How to grow potatoes in pots and have a constant supply

Growing potatoes in pots is an excellent way to cultivate this versatile vegetable even if you have limited space or no garden at all. With the right containers, soil, and care, you can enjoy a constant supply of fresh, homegrown potatoes throughout the growing season. This article will guide you through the process step-by-step, covering everything from selecting the right containers to harvesting your bounty.


Potatoes are a staple in many diets worldwide, prized for their versatility and nutritional value. Growing potatoes in pots not only saves space but also allows you to control the growing conditions more effectively. Whether you’re a beginner gardener or have some experience, this method can yield satisfying results with proper planning and care.

Step 1: Selecting the Potatoes

The first step in growing potatoes in pots is selecting the right seed potatoes. These are specially grown potatoes meant for planting rather than eating. Choose certified disease-free seed potatoes from a reputable garden center or online supplier. Varieties suited for container gardening include Yukon Gold, Red Pontiac, and fingerling potatoes.
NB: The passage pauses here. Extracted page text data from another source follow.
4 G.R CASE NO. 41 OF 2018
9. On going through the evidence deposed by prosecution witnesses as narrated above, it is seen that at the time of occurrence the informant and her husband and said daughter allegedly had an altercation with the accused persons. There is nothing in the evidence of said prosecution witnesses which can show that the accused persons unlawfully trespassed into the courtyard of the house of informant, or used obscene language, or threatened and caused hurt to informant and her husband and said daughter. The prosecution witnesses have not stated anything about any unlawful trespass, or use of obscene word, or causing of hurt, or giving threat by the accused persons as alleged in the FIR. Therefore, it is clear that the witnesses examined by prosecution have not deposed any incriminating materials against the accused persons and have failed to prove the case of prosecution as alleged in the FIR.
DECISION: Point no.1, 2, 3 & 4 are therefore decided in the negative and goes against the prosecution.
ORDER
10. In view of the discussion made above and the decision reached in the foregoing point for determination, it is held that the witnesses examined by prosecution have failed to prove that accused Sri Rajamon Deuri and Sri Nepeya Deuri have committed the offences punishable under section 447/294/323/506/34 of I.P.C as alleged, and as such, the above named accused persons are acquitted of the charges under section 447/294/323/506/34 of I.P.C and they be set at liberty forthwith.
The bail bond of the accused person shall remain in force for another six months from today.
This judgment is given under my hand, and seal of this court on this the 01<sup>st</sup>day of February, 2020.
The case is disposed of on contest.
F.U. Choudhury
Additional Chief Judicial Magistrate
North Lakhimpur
Step 2: Choosing the Containers

Select containers or pots that are large enough to accommodate the potatoes’ growth. Each seed potato will require approximately 5 gallons (about 20 liters) of space to grow properly. Containers should have drainage holes to prevent waterlogging, which can lead to root rot. Fabric grow bags, plastic pots, or even recycled containers like buckets can work well for growing potatoes.

Step 3: Preparing the Potting Mix

Potatoes thrive in loose, well-draining soil. Prepare a potting mix suitable for containers, such as a blend of equal parts potting soil, compost, and perlite or coarse sand for added drainage. Fill the containers about one-third full with the potting mix.

Step 4: Chitting the Potatoes (Optional)

Chitting is the process of allowing seed potatoes to sprout before planting to encourage faster growth. Place the seed potatoes in a cool, dry place with indirect sunlight for a few weeks before planting. This step is optional but can lead to earlier and more uniform sprouting.

Step 5: Planting the Potatoes

Plant the chitted or unchitted seed potatoes in the prepared containers. Place 2-3 seed potatoes in each container, spacing them evenly apart. Bury the seed potatoes about 4 inches deep in the soil mix, ensuring the sprouts (if chitted) are facing upward.

Step 6: Watering and Sunlight

Water the potatoes thoroughly after planting to settle the soil. Place the containers in a sunny location where the plants will receive at least 6-8 hours of sunlight daily. Keep the soil consistently moist throughout the growing season, but avoid overwatering, which can lead to rotting.

Step 7: Hilling the Potatoes

As the potato plants grow and reach a height of about 6 inches, begin hilling them. Hilling involves mounding soil around the base of the plants to cover the lower stems and any exposed tubers. Repeat this process every few weeks as the plants continue to grow, ensuring only the top few inches of foliage remain exposed.

Step 8: Fertilizing

Potatoes are heavy feeders and benefit from regular fertilization. Apply a balanced fertilizer or organic compost around the plants every 4-6 weeks to provide essential nutrients for healthy growth and tuber development. Avoid high-nitrogen fertilizers, as they can encourage excessive foliage growth at the expense of tuber production.

Step 9: Managing Pests and Diseases

Keep an eye out for common potato pests such as aphids, potato beetles, and fungal diseases like late blight. Monitor the plants regularly and take appropriate action if any issues arise. Use organic pest control methods whenever possible to minimize chemical exposure.

Step 10: Harvesting the Potatoes

Potatoes are typically ready for harvest 10-12 weeks after planting, depending on the variety and growing conditions. Harvest new potatoes by gently digging around the base of the plant and removing tubers as needed. For mature potatoes, wait until the foliage dies back and turns yellow. Carefully dig up the potatoes using a garden fork or shovel to avoid damaging them.


Growing potatoes in pots is a rewarding gardening experience that allows you to enjoy a continuous supply of fresh, flavorful potatoes throughout the growing season. By following these steps and providing proper care, you can successfully cultivate potatoes in containers regardless of your gardening space. Whether you’re growing potatoes for culinary delights or simply enjoying the process of gardening, this method offers a convenient and productive way to grow your own food at home.